Tuesday, September 01, 2009

This hot Szechuan chicken recipe gets its firing spiciness from peppercorns and red chillies. To par-poach the diced chicken in hot oil helps to keep the tenderness of the meat. Ok, if you could handle “the hot stuff", then a few more Szechuan peppercorns would make the dish more enjoyable, with some cold beer.

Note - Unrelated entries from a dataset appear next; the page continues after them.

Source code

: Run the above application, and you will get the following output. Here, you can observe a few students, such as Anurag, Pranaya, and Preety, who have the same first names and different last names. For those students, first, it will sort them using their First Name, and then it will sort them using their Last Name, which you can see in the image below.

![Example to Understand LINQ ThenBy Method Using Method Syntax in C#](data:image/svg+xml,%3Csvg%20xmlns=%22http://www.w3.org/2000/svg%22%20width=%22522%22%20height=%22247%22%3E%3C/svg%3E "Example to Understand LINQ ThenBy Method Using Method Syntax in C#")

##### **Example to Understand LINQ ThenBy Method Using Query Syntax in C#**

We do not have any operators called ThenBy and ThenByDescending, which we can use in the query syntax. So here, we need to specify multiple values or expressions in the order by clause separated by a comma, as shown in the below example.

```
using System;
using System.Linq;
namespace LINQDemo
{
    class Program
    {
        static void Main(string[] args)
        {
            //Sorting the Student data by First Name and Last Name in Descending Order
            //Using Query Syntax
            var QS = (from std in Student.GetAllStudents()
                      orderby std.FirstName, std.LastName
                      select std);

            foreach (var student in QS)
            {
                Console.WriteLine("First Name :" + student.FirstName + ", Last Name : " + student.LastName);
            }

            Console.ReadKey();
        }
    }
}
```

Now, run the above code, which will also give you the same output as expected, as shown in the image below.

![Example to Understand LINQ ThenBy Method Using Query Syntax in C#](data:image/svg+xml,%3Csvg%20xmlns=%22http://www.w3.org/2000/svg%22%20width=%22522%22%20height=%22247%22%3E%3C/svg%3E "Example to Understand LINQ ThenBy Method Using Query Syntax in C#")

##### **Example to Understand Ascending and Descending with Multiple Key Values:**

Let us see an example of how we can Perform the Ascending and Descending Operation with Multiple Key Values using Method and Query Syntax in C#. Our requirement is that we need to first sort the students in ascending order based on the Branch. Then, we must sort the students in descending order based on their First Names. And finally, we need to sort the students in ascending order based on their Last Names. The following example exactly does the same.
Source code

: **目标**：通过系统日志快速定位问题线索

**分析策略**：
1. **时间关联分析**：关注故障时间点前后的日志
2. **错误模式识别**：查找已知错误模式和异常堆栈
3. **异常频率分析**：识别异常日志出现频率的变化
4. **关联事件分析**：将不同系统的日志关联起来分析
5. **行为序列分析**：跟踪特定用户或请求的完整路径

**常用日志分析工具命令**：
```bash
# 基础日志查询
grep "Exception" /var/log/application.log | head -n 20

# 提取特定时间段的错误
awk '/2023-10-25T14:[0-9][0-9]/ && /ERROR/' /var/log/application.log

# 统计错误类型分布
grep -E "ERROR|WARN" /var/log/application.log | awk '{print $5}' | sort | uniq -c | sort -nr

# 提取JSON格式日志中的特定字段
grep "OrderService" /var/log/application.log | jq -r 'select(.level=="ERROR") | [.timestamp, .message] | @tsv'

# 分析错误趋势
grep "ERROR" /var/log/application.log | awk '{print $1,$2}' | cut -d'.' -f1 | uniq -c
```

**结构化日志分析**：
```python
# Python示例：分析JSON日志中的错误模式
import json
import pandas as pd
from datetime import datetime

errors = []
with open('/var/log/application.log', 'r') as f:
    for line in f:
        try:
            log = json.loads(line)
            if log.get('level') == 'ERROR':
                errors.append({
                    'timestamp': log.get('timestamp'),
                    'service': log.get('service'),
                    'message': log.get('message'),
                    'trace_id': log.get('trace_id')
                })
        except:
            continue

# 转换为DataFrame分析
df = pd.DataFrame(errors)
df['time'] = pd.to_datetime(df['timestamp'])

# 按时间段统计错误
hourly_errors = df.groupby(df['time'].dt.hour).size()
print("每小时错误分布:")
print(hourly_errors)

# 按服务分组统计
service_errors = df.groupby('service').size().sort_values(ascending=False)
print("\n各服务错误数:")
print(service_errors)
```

  • 450 g Boned chicken breast
  • 1/2 Egg white
  • 1/2 tsp Salt
  • 1 tbsp Cornstarch
  • 1/2 cup Cashew nuts or peanut, fried
  • 20 g Dried red chillies
  • Frying oil
  • 1-2 tbsp Szechuan red peppercorns

  • 1 stalk Spring onion
  • 1 tbsp Dark soya sauce
  • 1/2 tsp Jiafan rice wine (or medium dry sherry)
  • 1/4 tsp Mined garlic
  • 1/2 tsp Sesame oil
  • 1/4 tsp Sugar
  • 1/2 tsp Rice vinegar
  • 1/2 tsp Salt
  • 1/2 tbsp Cornstarch
  • 1/2 tbsp Water
  1. Cut the chicken into inch cubes. Place them in a bowl, and add in egg white, salt and cornstarch. Set aside for 30 minutes. In a small bowl, place all the ingredients for the sauce and mix well.
  2. Heat some oil in a pan or wok to 200C/400F. Add chicken and fry 30 seconds. Remove and drain. Leave one tablespoon of oil in the pan, stir in chillies until fragrant. Add peppercorns and spring onions, stirring and tossing together.
  3. Return the chicken to the pan, stirring briefly, add sauce mixture and cook, stirring, just until thickened. Remove from heat and sprinkle with nuts.